**PASSAGE TO READ**

○ ○ ○

# Kenpo in Combat Sports



## LegLockGuy (Jun 2, 2007)

Throughout Kenpo history (more today) alot of Kenpo/Kempo practioners have been in combat sports. I want to discuss Kenpo/Kempo in the combat sports, and the individuals themselves.

Benny Urquidez was an Amercian Kenpo practioner who is widely considered one of the best full contact kickboxers in history.

Bart Vale, a 7th degree blackbelt in Tracy Kenpo, created Shootfighting ans has fought in MMA.

Keith Hackney, a White Tiger Kenpo blackbelt, fought in the early UFC's where there were almost no rules, and was one of Royce Gracie's toughest fights.

Chuck Liddell who is an Hawaiian Kempo blackbelt was a kickboxing champ and is the former light-heavyweight champion in the UFC.

Jeff Newton, an American Kenpo blackbelt is a pro mma fighter who faought in the UFC, and has a nice record.

Rick Davis, a 3rd degree blackbelt in Tracy Kenpo fights in mma, and has fought in the UFC.


----------



## John Bishop (Jun 2, 2007)

Benny Urquidez, along with his sister Lily Urquidez, and brother in law Blinky Rodriguez were all world kick boxing champions.  They were Kajukenbo/Hawaiian Kenpo stylists under Bill Ryusaki.

Drew Fickett is a Kajukenbo stylist under Veon McCarrell, and fights UFC.

Former heavyweight world kickboxing champion Dennis Alexio was a Kajukenbo stylist under Eugene Ray.


----------



## Kembudo-Kai Kempoka (Jun 2, 2007)

While Mr. Vale is an accomplished shootfighter, I would hesitate to say he invented it. It might be more accurate to say something about his status as the first certified American coach, or some such thing.

D.


----------



## cubankenpo (Jun 2, 2007)

Hi
While u dont lose the focus, u can do it to get the distance, the time and to control your nerves, championships are good, too, u only have to see the sunny side
Joe


----------



## Josh Oakley (Jun 24, 2007)

Chuck Liddel doesn't list Kenpo in his bio.


----------



## Ronin Moose (Jun 24, 2007)

Josh Oakley said:


> Chuck Liddel doesn't list Kenpo in his bio.


 
Perhaps, but it sure is tattooed on his bicep.

-GARRY


----------



## oldnovice (Jun 24, 2007)

Zane Frazier is a MMA competitor who fought in UFC 1. He's a Kenpo guy. www.zanefrazier.com/


----------



## oldnovice (Jul 7, 2007)

Refugio Flores of Oxnard, California, is a Kenpo stylist who held the IKA United States Featherweight title, and the IKA Super Featherweight title: www.kenpo.com/fbkk/aboutus.cfm 

If memory serves me correctly, women's kickboxing pioneer, and former NY State Women's Kickboxing Champion, Elba "Cookie" Melendez, was also a Kenpo stylist.


----------



## kidswarrior (Jul 7, 2007)

Ronin Moose said:


> Perhaps, but it sure is tattooed on his bicep.
> 
> -GARRY


I read an interview with him a few years back where he cited his 1 1/2 day, 4th degree BB test in 'Hawaiian Kempo' as one of the hardest things he's ever done.


----------



## Josh Oakley (Jul 15, 2007)

Ronin Moose said:


> Perhaps, but it sure is tattooed on his bicep.
> 
> -GARRY



Well. That answers that then!

○ ○ ○

**TASK DESCRIPTION**
Extract the part of the Kenpo forum thread from "Former heavyweight world" up to and including "some such thing.", copying it word for word.

(Dataset entries)
○ ○ ○

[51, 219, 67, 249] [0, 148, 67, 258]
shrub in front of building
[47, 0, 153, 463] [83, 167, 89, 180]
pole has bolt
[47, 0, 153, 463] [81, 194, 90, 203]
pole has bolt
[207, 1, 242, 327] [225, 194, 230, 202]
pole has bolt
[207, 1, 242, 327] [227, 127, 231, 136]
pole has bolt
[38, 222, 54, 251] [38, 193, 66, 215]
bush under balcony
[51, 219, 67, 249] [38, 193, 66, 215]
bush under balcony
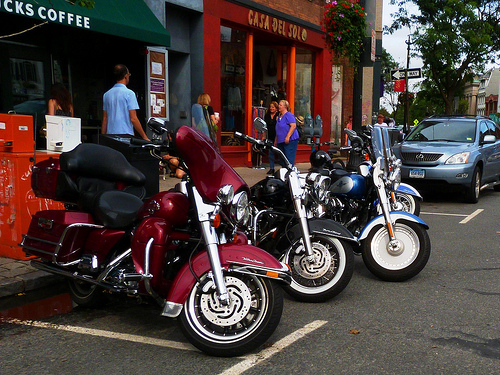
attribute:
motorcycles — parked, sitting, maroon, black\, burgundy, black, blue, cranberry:
[91, 206, 377, 253]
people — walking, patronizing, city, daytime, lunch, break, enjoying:
[79, 89, 299, 135]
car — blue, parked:
[416, 115, 488, 146]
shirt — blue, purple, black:
[107, 93, 141, 108]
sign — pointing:
[386, 64, 423, 79]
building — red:
[191, 28, 232, 59]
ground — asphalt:
[359, 296, 404, 312]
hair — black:
[106, 70, 122, 75]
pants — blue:
[283, 148, 299, 152]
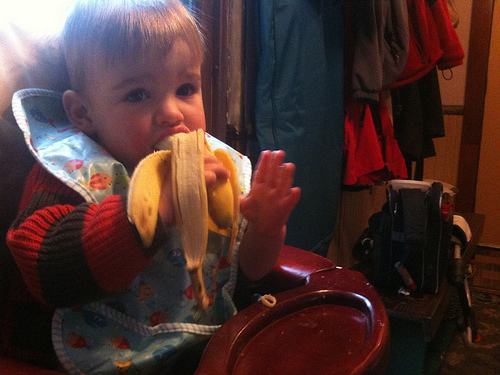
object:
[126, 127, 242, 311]
banana peel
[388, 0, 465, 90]
coats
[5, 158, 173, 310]
sweater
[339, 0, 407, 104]
brown coat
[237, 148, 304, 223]
hand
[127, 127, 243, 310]
banana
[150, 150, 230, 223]
hand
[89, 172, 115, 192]
goldfish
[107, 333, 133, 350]
goldfish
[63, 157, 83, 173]
goldfish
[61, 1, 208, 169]
head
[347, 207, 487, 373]
bench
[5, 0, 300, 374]
baby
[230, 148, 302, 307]
baby's arm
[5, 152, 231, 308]
arm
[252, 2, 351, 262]
bag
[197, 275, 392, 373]
tray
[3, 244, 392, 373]
highchair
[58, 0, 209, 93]
blonde hair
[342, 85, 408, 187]
garment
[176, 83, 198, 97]
eye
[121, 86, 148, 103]
eye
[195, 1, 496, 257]
wall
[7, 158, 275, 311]
sweater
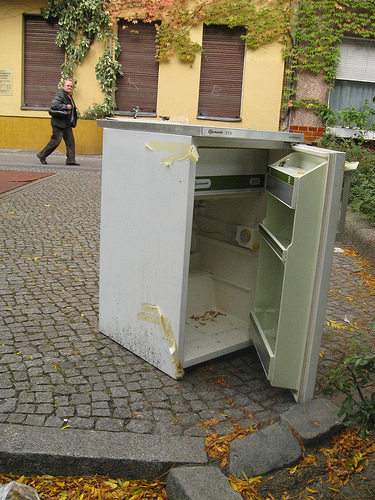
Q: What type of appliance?
A: Refrigerator.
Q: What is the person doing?
A: Walking.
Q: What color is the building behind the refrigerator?
A: Yellow.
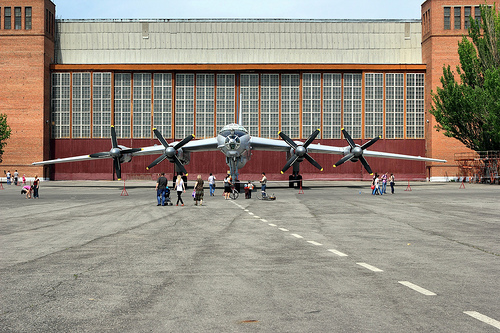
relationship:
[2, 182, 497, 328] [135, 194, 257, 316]
asphalt has lines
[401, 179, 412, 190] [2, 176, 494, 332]
safety triangle on ground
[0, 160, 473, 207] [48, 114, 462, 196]
people viewing plane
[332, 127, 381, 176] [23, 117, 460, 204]
prop of plane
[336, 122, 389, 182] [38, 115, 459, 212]
prop of a plane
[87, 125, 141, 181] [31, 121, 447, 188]
prop of a plane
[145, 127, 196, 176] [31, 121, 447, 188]
prop of a plane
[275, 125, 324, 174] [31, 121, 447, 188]
propeller of a plane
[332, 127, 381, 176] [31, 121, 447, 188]
prop of a plane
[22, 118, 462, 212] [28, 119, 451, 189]
jet on display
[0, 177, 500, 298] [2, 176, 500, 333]
dash on ground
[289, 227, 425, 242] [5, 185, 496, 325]
dash on road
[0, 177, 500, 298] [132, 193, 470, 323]
dash on road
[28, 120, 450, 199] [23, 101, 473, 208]
prop of plane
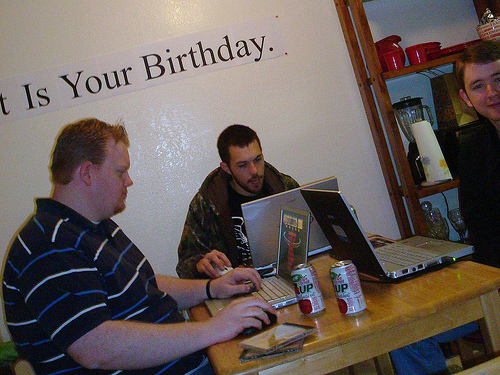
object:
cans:
[327, 261, 365, 315]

○ ○ ○

**RESULT OF THE TASK**
Former heavyweight world kickboxing champion Dennis Alexio was a Kajukenbo stylist under Eugene Ray.


----------



## Kembudo-Kai Kempoka (Jun 2, 2007)

While Mr. Vale is an accomplished shootfighter, I would hesitate to say he invented it. It might be more accurate to say something about his status as the first certified American coach, or some such thing.